[Opening PASSAGE section]
There is perhaps a reason for this. Dick Francis did not come to fiction until he was approaching 40 and had already had a highly successful career in horse racing, ending as Champion jockey. Then, too, his life had not been without profound trouble. So it should be no surprise that his books, though designed first to entertain, each ask, with more pointedness or less, about one aspect of existence or another, the question, "How should we live?"

His method is to write a first version and then to read it aloud on to tape. I suspect that it is this process that accounts for the first of his virtues, the extreme easiness of his style. But easy reading generally comes from hard work first, and Francis has said that producing a novel is "just as tiring" as race riding. Besides the style, there are solid plots underneath the whole; concluding events have reasonable and likely causes. There is the continuing pull of the story, so that you are all the time wanting to know what will happen next. You get told what you want to know, too, and not something just a little bit different, a mistake less skilled authors often make. And at the same time you are made to want to know some new thing.

Then there is the language. Francis chooses straightforward words and never wastes them. (Though in his later books he uses, where needed, something more resonant, such as the "crepuscular" in the passage quoted earlier.) This virtue comes perhaps from his sense of timing, a gift he brought with him from racing to writing. The art of judging at just what moment to put a new fact into the reader's head, whether the fact is as important as the discovery of a body (most adroitly done in Slay-Ride) or just some necessary detail, is one that Francis shares with the masters of his craft.
[Closing PASSAGE section]
[Opening THE DATA section]
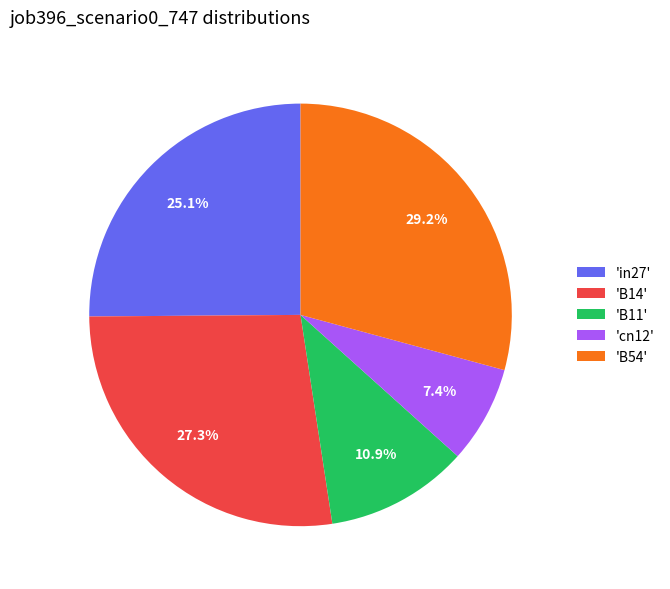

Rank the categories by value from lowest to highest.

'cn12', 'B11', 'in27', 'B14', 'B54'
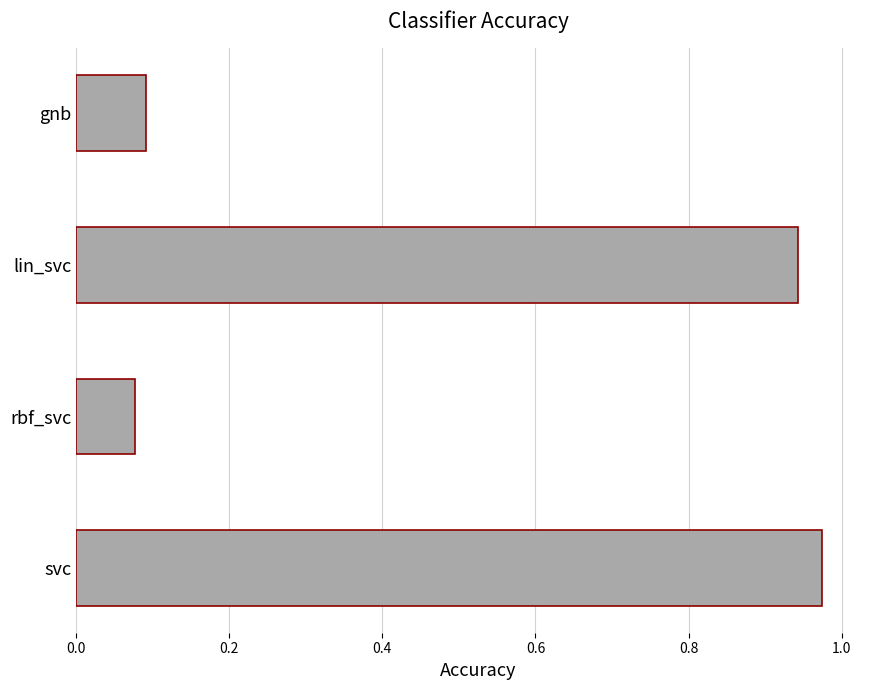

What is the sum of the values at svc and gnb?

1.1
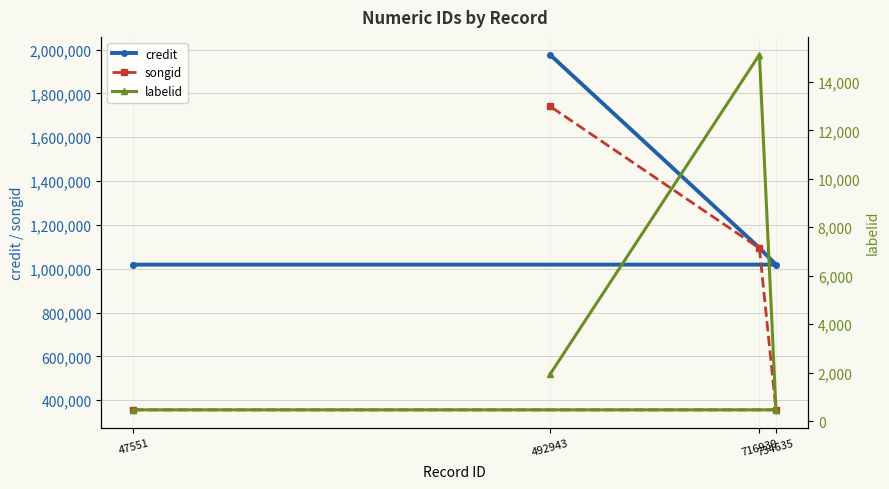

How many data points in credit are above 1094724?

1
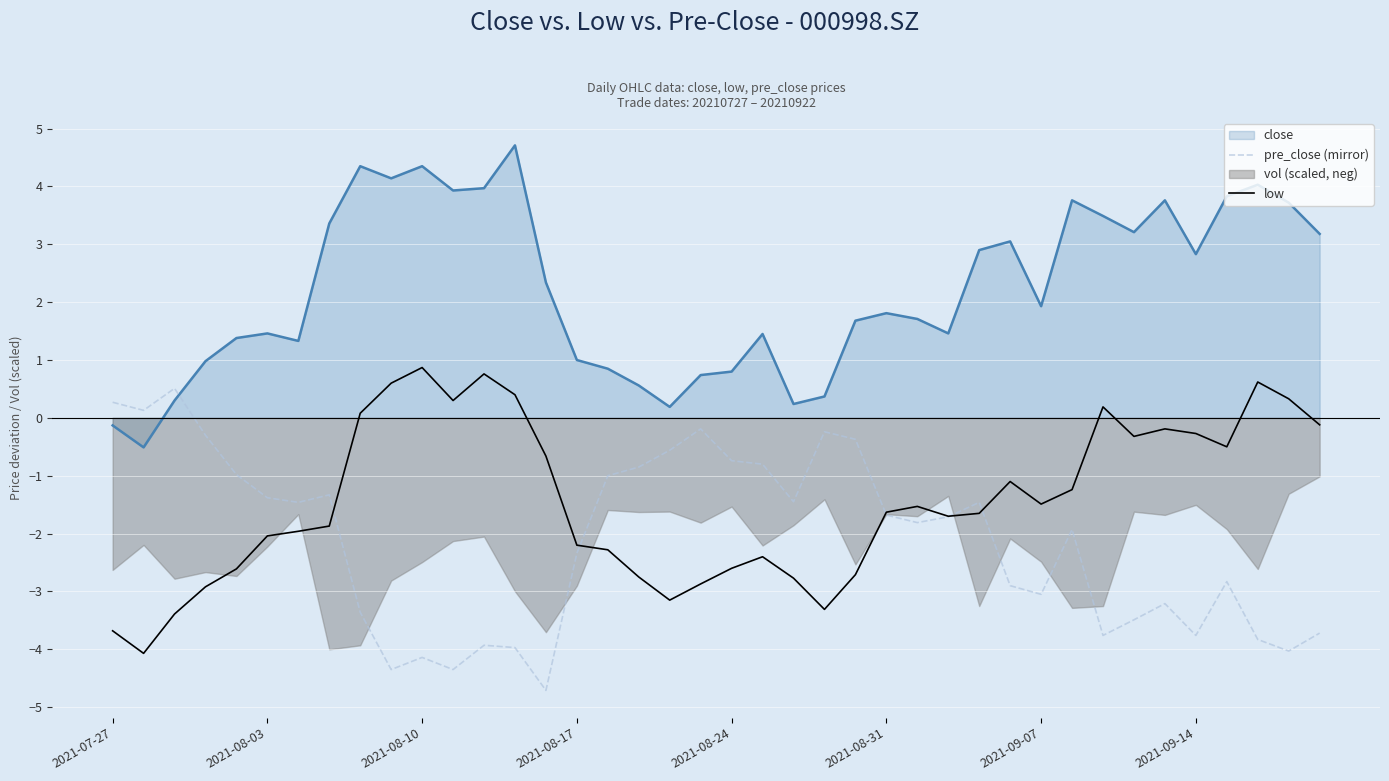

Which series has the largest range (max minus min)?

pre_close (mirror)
[Closing THE DATA section]
■ **ACTIONS TO TAKE**:
1. Answer these questions about the passage on Dick Francis, with each on its own line:
(a) At roughly what age did Francis come to fiction?
(b) What does Francis do once he has written a first version?
(c) What gift did Francis bring with him from racing to writing?
2. Write what comes next in the passage on Dick Francis's novels, picking up after its final sentence.

■ **ANSWER LIST**:
1.
(a) He was approaching 40.
(b) He reads it aloud on to tape.
(c) His sense of timing.

2.
But more important than the pacing, or plot, or even skillful story-telling, are the people writers invent for their stories. It is through people that the storyteller affects an audience. The people in Francis's books are as real as real-life people. Perhaps the best example of the kind of human being in his pages is the girl the hero either loves or comes to love. There is not one in every book (Francis has succeeded in bringing considerable variety to thrillers that might, with their customary Turf settings or references, have become formula affairs), but she has featured often enough to be easily identifiable as a certain sort of person. She will have some grave handicap, such as needing to live in an iron lung, or simply being widowed, or, as in The Danger, having been the victim of a cruel kidnapping. Many thriller writers would not dare to use such people because the reality of their situation would show up the tinsel world around them. But Francis is tough enough, and compassionate enough, to be able to write about such things.

His knowledge of the effects of tragedy comes from his own experience. While his wife was expecting their first child she was struck down by poliomyelitis and confined to an iron lung. It is from personal experience, too, that the typically stoic Francis hero comes. One of the few complaints that have been made about the books is that the hero (usually a different one each time, a jockey, a horse-owner, a trainer, a painter, a film star, an accountant, a photographer, a merchant banker) is too tough to be credible. But the fact is that most critics are not used to taking actual physical hard knocks; Francis, the jumps jockey, was. So if you look carefully at what he says happens when one of his heroes gets beaten up (as almost invariably they do) you find that, unlike many a pseudo-Bond or carbon-copy private eye, he gets really hurt and recovers only as fast as a physically fit and resilient man would in real life.

A Francis hero will have another important characteristic: he will be a man not scared of judging. He weighs up the police he meets and sees them for what they are: tough men, good men, nasty men, weak men, tough women, greedy women, sensitive women. And, more than this, the Francis books make judgments on a wider scale. By its particular choice of hero each one addresses some particular human dilemma. Slay-Ride, for instance, though it might seem to be no more than a good story about dirty work on the Norwegian race-courses, is in fact a book about what it is like to be the parent of children, to give these hostages to fortune, to be taking part in the continuing pattern of human existence. Similarly Reflex is about the need to accept inevitable change, and Twice Shy is about the acquiring of maturity.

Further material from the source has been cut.